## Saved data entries
════════════════════
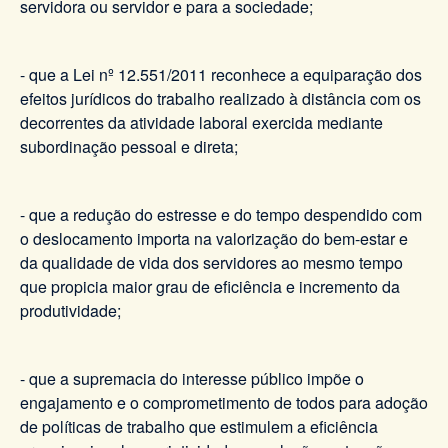
servidora ou servidor e para a sociedade;
- que a Lei nº 12.551/2011 reconhece a equiparação dos
efeitos jurídicos do trabalho realizado à distância com os
decorrentes da atividade laboral exercida mediante
subordinação pessoal e direta;
- que a redução do estresse e do tempo despendido com
o deslocamento importa na valorização do bem-estar e
da qualidade de vida dos servidores ao mesmo tempo
que propicia maior grau de eficiência e incremento da
produtividade;
- que a supremacia do interesse público impõe o
engajamento e o comprometimento de todos para adoção
de políticas de trabalho que estimulem a eficiência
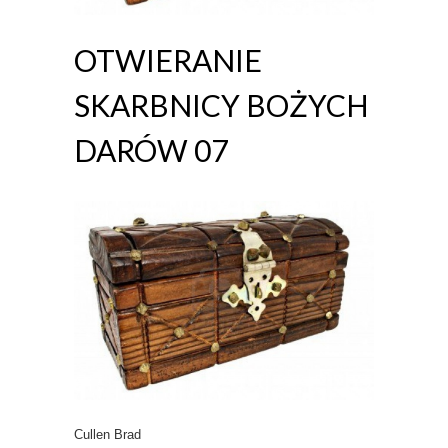
OTWIERANIE
SKARBNICY BOŻYCH
DARÓW 07
Cullen Brad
════════════════════
## Assignment
Update all of the lines above by changing each "trabalho" to "serviço" and keeping everything else the same. Leave the pictures out of your answer.

## Answer area
servidora ou servidor e para a sociedade;
- que a Lei nº 12.551/2011 reconhece a equiparação dos
efeitos jurídicos do serviço realizado à distância com os
decorrentes da atividade laboral exercida mediante
subordinação pessoal e direta;
- que a redução do estresse e do tempo despendido com
o deslocamento importa na valorização do bem-estar e
da qualidade de vida dos servidores ao mesmo tempo
que propicia maior grau de eficiência e incremento da
produtividade;
- que a supremacia do interesse público impõe o
engajamento e o comprometimento de todos para adoção
de políticas de serviço que estimulem a eficiência
OTWIERANIE
SKARBNICY BOŻYCH
DARÓW 07
Cullen Brad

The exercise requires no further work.